Females appear to have two menacing stingers, but one is actually an ovipositor. The thick ovipositor is a tube used to directly inject eggs into tree trunks and other durable wood where they are less likely to found and eaten by other insects. That sturdy spine aids in splitting the wood before the eggs are laid.

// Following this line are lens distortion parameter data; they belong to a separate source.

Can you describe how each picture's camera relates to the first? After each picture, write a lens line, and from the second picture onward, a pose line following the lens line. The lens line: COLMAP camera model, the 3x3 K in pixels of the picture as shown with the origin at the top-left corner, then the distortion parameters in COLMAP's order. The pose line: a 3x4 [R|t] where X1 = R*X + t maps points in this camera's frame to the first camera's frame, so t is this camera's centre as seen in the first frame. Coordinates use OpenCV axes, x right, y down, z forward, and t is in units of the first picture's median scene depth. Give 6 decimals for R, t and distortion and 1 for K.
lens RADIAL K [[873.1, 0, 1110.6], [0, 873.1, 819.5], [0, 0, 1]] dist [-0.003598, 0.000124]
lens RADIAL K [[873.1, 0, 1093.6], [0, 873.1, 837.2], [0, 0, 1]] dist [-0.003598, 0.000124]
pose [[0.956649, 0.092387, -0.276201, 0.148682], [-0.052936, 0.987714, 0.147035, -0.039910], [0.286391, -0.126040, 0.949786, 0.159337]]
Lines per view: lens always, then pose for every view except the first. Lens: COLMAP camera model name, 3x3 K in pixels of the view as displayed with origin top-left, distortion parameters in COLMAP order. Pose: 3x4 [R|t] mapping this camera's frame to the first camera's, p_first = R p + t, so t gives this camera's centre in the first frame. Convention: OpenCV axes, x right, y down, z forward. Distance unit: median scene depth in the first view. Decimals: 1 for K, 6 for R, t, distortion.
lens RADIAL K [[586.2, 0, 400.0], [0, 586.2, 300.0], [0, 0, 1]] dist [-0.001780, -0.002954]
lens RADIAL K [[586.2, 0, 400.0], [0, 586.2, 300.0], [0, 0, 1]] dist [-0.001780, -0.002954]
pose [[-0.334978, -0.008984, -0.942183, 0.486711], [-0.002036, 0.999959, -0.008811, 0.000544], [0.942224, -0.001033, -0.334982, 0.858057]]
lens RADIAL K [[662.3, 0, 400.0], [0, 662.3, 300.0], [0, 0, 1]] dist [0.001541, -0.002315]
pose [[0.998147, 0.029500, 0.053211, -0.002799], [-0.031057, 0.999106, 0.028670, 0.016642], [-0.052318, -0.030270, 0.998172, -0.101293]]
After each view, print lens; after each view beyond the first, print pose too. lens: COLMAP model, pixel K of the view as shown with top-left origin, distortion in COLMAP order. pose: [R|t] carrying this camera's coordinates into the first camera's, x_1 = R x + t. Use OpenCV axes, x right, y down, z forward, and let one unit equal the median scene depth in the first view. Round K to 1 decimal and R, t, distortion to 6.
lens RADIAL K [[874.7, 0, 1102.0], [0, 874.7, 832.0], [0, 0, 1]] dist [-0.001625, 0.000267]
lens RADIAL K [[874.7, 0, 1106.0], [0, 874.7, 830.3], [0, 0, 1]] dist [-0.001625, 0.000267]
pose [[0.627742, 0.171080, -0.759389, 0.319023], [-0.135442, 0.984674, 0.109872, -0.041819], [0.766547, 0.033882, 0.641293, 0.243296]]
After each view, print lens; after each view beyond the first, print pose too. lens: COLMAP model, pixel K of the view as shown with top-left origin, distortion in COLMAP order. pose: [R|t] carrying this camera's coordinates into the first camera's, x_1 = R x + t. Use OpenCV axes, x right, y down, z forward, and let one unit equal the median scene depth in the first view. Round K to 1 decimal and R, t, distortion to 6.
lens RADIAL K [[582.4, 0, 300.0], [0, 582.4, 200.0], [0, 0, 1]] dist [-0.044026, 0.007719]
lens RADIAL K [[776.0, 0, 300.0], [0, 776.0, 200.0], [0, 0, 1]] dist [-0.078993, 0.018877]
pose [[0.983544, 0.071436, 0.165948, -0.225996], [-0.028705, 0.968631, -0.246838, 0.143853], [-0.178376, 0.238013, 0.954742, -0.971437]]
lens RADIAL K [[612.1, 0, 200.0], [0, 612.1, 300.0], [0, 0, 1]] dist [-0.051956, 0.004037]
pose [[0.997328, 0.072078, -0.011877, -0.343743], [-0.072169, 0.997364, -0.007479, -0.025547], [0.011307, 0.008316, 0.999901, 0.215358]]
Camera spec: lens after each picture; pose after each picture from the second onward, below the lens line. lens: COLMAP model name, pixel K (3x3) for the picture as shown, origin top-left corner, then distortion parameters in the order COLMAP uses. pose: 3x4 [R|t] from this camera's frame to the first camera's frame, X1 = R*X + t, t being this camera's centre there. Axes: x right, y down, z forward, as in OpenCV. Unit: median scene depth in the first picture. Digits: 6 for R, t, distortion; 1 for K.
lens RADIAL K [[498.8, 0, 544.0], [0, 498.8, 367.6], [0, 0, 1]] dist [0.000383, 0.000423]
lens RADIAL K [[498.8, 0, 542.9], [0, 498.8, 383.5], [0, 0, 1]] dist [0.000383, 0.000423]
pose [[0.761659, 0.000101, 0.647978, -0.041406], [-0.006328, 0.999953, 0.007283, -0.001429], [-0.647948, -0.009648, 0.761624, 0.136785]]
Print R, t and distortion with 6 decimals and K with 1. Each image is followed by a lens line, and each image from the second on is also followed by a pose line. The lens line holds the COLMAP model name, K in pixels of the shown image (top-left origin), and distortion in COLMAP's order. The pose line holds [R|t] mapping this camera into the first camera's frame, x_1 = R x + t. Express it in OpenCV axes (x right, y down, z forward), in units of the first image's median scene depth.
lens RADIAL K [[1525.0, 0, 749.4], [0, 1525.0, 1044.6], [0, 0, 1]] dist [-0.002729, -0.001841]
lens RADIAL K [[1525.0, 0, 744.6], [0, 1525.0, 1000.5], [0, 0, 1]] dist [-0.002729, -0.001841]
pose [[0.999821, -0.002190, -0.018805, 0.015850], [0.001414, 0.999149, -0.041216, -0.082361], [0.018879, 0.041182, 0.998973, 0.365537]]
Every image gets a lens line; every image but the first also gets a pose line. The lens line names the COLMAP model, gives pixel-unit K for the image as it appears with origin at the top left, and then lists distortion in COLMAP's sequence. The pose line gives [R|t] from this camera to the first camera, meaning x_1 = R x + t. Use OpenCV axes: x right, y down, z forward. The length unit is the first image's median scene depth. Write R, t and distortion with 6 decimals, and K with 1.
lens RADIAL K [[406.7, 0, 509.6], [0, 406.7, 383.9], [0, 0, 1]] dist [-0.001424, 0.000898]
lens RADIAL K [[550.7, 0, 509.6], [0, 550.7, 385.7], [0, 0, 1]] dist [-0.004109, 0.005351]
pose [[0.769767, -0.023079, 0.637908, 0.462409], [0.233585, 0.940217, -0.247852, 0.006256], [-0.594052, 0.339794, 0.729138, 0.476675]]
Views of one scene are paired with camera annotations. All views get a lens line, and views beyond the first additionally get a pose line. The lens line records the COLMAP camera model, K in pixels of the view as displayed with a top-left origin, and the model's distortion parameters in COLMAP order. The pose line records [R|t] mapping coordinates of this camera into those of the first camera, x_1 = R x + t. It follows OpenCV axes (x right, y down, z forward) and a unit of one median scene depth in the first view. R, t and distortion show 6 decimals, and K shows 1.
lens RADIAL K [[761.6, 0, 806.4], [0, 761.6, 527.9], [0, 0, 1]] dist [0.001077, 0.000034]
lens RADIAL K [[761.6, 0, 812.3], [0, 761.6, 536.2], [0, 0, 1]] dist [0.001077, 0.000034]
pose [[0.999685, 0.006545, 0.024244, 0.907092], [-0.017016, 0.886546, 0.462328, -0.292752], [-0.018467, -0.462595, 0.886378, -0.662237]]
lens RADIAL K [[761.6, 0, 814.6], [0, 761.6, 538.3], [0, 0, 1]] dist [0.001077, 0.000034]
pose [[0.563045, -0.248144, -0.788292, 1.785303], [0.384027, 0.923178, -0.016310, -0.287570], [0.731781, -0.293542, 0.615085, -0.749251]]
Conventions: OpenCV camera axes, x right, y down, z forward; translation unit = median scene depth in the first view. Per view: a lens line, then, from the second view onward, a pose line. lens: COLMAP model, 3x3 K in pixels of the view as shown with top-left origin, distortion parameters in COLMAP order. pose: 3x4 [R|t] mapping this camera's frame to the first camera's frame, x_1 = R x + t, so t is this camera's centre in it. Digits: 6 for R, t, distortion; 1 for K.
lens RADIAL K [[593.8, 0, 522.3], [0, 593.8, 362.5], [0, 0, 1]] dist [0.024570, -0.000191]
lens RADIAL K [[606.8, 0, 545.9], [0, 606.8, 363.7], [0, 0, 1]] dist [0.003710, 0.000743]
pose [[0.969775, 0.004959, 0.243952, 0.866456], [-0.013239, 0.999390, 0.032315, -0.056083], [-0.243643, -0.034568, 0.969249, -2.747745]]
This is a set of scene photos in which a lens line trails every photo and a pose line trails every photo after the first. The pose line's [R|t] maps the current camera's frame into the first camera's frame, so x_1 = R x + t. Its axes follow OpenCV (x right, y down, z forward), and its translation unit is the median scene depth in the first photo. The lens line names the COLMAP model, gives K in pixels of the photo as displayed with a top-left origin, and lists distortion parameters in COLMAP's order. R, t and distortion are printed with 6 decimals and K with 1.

Larvae hatch inside the wood and tunnel through it, emerging as adults. Adults drink nectar and water. Both genders of Horntail Wasp species have spines at the tip of their abdomen.
Category: Bee, Ant, Wasp and Similar
Common name: Horntail Wasp
Scientific Name: Various species
Adult Size (Length): 18mm to 40mm (0.71in to 1.57in) COMPARE
Identifying Colors: black; yellow; orange; brown
General Description: stinger, stinging, flying
North American Reach (Though Not Limited To*): Alabama; Alaska; Arizona; Arkansas; California; Colorado; Connecticut; Delaware; Florida; Georgia; Hawaii; Idaho; Illinois; Indiana; Iowa; Kansas; Kentucky; Louisiana; Maine; Maryland; Massachusetts; Michigan; Minnesota; Mississippi; Missouri; Montana; Nebraska; Nevada; New Hampshire; New Jersey; New Mexico; New York; North Carolina; North Dakota; Ohio; Oklahoma; Oregon; Pennsylvania; Rhode Island; South Carolina; South Dakota; Tennessee; Texas; Utah; Vermont; Virginia; Washington; West Virginia; Wisconsin; Wyoming; Alberta; British Columbia; Manitoba; New Brunswick; Newfoundland and Labrador; Nova Scotia; Ontario; Prince Edward Island; Quebec; Saskatchewan; Mexico
* Keep in mind that insect reach is not governed by lines on a map and therefore may appear in areas/regions/states beyond those listed above.